Xamarin.Forms includes its own animation infrastructure that allows for easy creation of simple animations, while also being versatile enough to create complex animations. Let’s take a look how we can reproduce some popular animations with Xamarin.Forms built-in infrastructure.
The first animation that I want to reproduce is the nice entry shaking animation on the macOS X lock screen when you enter an incorrect password.
Shake Animation
The following code example demonstrates the TranslateTo method to reproduce the shake animation:
uint timeout = 50; await MyEntry.TranslateTo(-15, 0, timeout); await MyEntry.TranslateTo(15, 0, timeout); await MyEntry.TranslateTo(-10, 0, timeout); await MyEntry.TranslateTo(10, 0, timeout); await MyEntry.TranslateTo(-5, 0, timeout); await MyEntry.TranslateTo(5, 0, timeout); MyEntry.TranslationX = 0;
Lets take a look what we get with this code.
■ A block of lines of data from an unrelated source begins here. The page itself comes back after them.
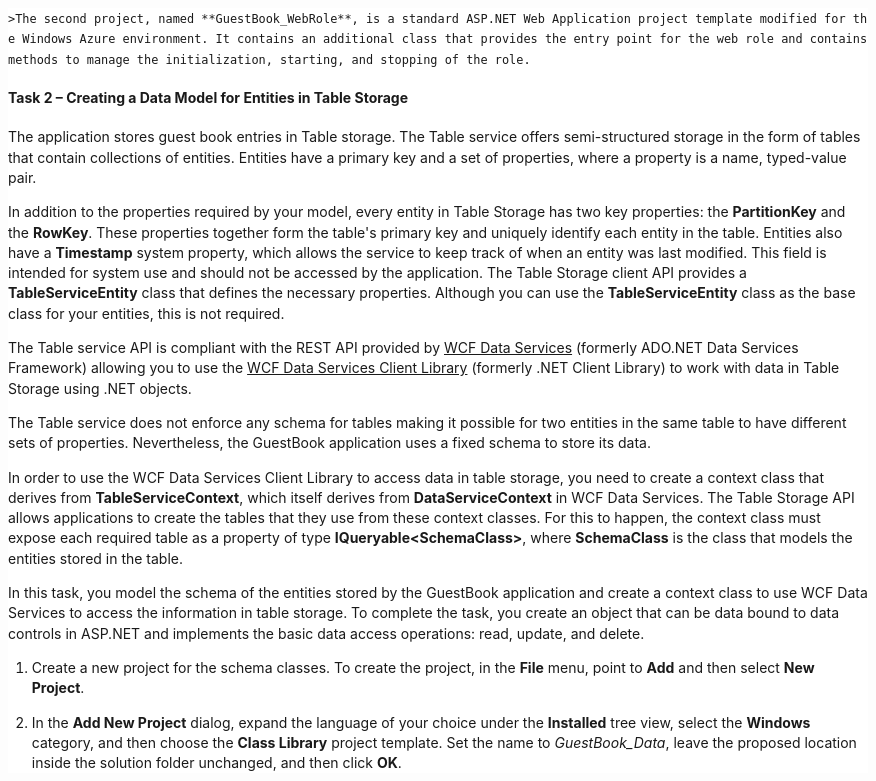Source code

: 	>The second project, named **GuestBook_WebRole**, is a standard ASP.NET Web Application project template modified for the Windows Azure environment. It contains an additional class that provides the entry point for the web role and contains methods to manage the initialization, starting, and stopping of the role.

<a name="Ex1Task2"></a>  
#### Task 2 – Creating a Data Model for Entities in Table Storage ####

The application stores guest book entries in Table storage. The Table service offers semi-structured storage in the form of tables that contain collections of entities. Entities have a primary key and a set of properties, where a property is a name, typed-value pair. 

In addition to the properties required by your model, every entity in Table Storage has two key properties: the **PartitionKey** and the **RowKey**. These properties together form the table's primary key and uniquely identify each entity in the table. Entities also have a **Timestamp** system property, which allows the service to keep track of when an entity was last modified. This field is intended for system use and should not be accessed by the application.
The Table Storage client API provides a **TableServiceEntity** class that defines the necessary properties. Although you can use the **TableServiceEntity** class as the base class for your entities, this is not required.

The Table service API is compliant with the REST API provided by [WCF Data Services](http://msdn.microsoft.com/en-us/library/cc668792.aspx) (formerly ADO.NET Data Services Framework) allowing you to use the [WCF Data Services Client Library](http://msdn.microsoft.com/en-us/library/cc668772.aspx) (formerly .NET Client Library) to work with data in Table Storage using .NET objects.

The Table service does not enforce any schema for tables making it possible for two entities in the same table to have different sets of properties. Nevertheless, the GuestBook application uses a fixed schema to store its data. 

In order to use the WCF Data Services Client Library to access data in table storage, you need to create a context class that derives from **TableServiceContext**, which itself derives from **DataServiceContext** in WCF Data Services. The Table Storage API allows applications to create the tables that they use from these context classes. For this to happen, the context class must expose each required table as a property of type **IQueryable\<SchemaClass\>**, where **SchemaClass** is the class that models the entities stored in the table. 

In this task, you model the schema of the entities stored by the GuestBook application and create a context class to use WCF Data Services to access the information in table storage. To complete the task, you create an object that can be data bound to data controls in ASP.NET and implements the basic data access operations: read, update, and delete.

1. Create a new project for the schema classes. To create the project, in the **File** menu, point to **Add** and then select **New Project**.

1. In the **Add New Project** dialog, expand the language of your choice under the **Installed** tree view, select the **Windows** category, and then choose the **Class Library** project template. Set the name to _GuestBook_Data_, leave the proposed location inside the solution folder unchanged, and then click **OK**.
The following video shows shaking on each platform:
Flip Animation
Another often used animation is the flip animation. During it we can replace images, colors or even controls. We can achieve this with 3 steps:
- Rotate the control to 90 (-90 for Right to Left) degrees so it the width becomes zero pixels
- Replace it with the other control previously rotated to 270 (-270)
- Rotate the new control to 360 (-360) and setup the rotation to 0.
I will flip one button replacing it with another button with a different background color. To reproduce the flip animation we will use RotateYTo method:
Here we go
GreenButton.RotationY = -270; await RedButton.RotateYTo(-90, timeout); RedButton.IsVisible = false; GreenButton.IsVisible = true; await GreenButton.RotateYTo(-360, timeout); GreenButton.RotationY = 0;
Let’s take a look at what we got
Nice, but to me it looks very “linear”. That’s because we have skipped the additional parameter called “easing function”. Omitting the third parameter when creating an animation causes the animation to use the default Linear easing function, which produces a linear velocity. Let’s make it more fancy with smooth accelerations. For this we will pass the easing functions: Easing.SpringIn and Easing.SpringOut.
await RedButton.RotateYTo(-90, timeout, Easing.SpringIn); await GreenButton.RotateYTo(-360, timeout, Easing.SpringOut);
Let’s take a look what we got now after minor changes:
Collapse/Expand animation
The last example that I want to show you is the Collapse/Expand animation that is often used in different types of accordion controls. Let’s take a look how we can achieve this with LayoutTo function. We will collapse the control’s height (Y-axis) but you can easily collapse the width (X-axis).
//collapse MyContent.LayoutTo(new Rectangle(MyContent.Bounds.X, MyContent.Bounds.Y, MyContent.Bounds.Width, 0), 500, Easing.CubicIn) //expand MyContent.LayoutTo(new Rectangle(MyContent.Bounds.X, MyContent.Bounds.Y, MyContent.Bounds.Width, 300), 500, Easing.CubicOut)
Let’s take a look at our results
As you possibly have noticed we also got the “Arrow” rotating and running simultaneously. This is called Composite Animations. Composite animations can be created by mixing awaited and non-awaited animations and using the Task.WhenAny and Task.WhenAll methods to run multiple asynchronous methods concurrently.
//expand await Task.WhenAll(new List<Task> {MyContent.LayoutTo(new Rectangle(MyContent.Bounds.X, MyContent.Bounds.Y, MyContent.Bounds.Width, 300), 500, Easing.CubicOut), MyButton.RotateTo(180, 500, Easing.SpringOut)}); //Collapse await Task.WhenAll(new List<Task>{MyContent.LayoutTo(new Rectangle(MyContent.Bounds.X, MyContent.Bounds.Y, MyContent.Bounds.Width, 0), 500, Easing.CubicIn),MyButton.RotateTo(360, 500, Easing.SpringOut)});
Wrapping Up
The examples in the blog demonstrate how easily with a few lines of code we can get nice smooth hardware-accelerated animations on 3 major platforms. Sample animations source code is available on github.